Adero's Wednesday announcement with e-commerce transactions provider Open Market, together with Akamai's announcement today of a partnership with Direct Hit and Vignette, marks the biggest mutation yet in the brief history of content distributors.
"We will not limit the number of applications that people would want to put on the edge on the network," said Paul Cheng, Adero's founder and director of business development.

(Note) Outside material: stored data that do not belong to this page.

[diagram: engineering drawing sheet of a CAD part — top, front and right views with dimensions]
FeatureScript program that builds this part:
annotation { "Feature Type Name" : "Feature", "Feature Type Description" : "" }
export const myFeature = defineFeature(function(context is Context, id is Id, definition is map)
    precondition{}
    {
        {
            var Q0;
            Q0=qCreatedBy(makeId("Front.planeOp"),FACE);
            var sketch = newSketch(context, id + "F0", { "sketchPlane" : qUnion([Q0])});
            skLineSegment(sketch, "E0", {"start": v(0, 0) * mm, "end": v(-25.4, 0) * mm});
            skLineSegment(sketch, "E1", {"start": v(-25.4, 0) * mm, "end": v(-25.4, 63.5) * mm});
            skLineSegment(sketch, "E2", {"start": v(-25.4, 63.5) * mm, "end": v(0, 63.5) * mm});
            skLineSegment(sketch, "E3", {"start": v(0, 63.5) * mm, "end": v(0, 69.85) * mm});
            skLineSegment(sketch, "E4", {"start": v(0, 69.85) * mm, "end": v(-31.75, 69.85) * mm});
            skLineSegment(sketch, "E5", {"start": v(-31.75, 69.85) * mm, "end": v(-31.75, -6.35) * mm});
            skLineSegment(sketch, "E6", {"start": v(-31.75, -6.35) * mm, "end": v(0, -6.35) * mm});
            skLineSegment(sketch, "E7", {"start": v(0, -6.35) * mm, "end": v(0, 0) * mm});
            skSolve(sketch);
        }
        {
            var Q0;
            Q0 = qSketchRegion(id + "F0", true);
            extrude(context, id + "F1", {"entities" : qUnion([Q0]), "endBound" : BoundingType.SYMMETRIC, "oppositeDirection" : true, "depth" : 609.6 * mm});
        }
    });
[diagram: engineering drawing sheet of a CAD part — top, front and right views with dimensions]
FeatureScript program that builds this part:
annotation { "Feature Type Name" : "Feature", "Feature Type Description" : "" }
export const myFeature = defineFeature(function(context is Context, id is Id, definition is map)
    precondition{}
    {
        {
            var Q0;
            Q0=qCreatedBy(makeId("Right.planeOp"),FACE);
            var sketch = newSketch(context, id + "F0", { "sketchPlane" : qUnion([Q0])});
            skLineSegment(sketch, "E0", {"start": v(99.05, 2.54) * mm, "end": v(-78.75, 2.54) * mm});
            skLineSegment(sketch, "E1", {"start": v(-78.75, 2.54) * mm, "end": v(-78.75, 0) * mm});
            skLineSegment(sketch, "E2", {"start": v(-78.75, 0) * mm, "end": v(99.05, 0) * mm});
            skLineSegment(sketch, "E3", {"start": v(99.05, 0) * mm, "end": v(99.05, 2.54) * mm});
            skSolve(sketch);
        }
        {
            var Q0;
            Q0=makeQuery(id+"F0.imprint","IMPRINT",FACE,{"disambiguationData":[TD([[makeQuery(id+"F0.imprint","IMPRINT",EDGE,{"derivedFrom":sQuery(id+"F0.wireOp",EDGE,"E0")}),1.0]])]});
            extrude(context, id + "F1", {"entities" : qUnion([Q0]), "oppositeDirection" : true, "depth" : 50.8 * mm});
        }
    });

Launching services designed to deliver Web pages to Internet users faster, content distributors are now seizing upon virtual networks as the means of moving various Internet applications to the edge of the Net.
Akamai plans to start this process early next year, with the launch of a service called EdgeAdvantage. The first two applications to ride over the 1,700 servers that the Cambridge, Mass.-based content distributor has placed with 100 networks in 30 countries are Direct Hit's search and Vignette's ad insertion. Putting these applications on the edge will make Web pages appear even faster.
Adero goes one step further with its Open Market alliance, where each of its 50 nodes in 30 countries will act as a local transaction center.
This setup allows customers -content providers with virtual storefronts - to customize their content to users in different countries by choosing an appropriate language and form of payment.
"By using this worldwide service network that Adero is building, content providers that have a storefront on the Web can enable, for instance, their German customers to use their German credit cards - there are no snags anymore to get your e-business to operate globally," said Jay Fiore, Open Market's director of corporate marketing.
Neither Adero nor Akamai has yet figured out how to charge customers for the new services.
"There are many variables in how we could make this business model work. For instance, we could resell Vignette services, or Vignette could resell us as a value-added service," said George Kurian, vice president of product management and strategy at Akamai.
Adero, Akamai and other content distributors that might consider getting into the app business are following in the steps of San Francisco-based Digital Island, which last year pioneered the concept of "smart" nodes that "recognize" international users by their country of origin. The first application that Digital Island launched from this technology, dubbed TraceWare, was a smart ad placement mechanism aimed at pharmaceutical companies that legally can't target their ads to residents in the countries where they don't have adequate government clearance.
Digital Island acquired Akamai's biggest competitor, Sandpiper Networks, in October, giving the Thousand Oaks, Calif.-based content distributor technological know-how to overtake the competition in this new business of moving applications to the edge.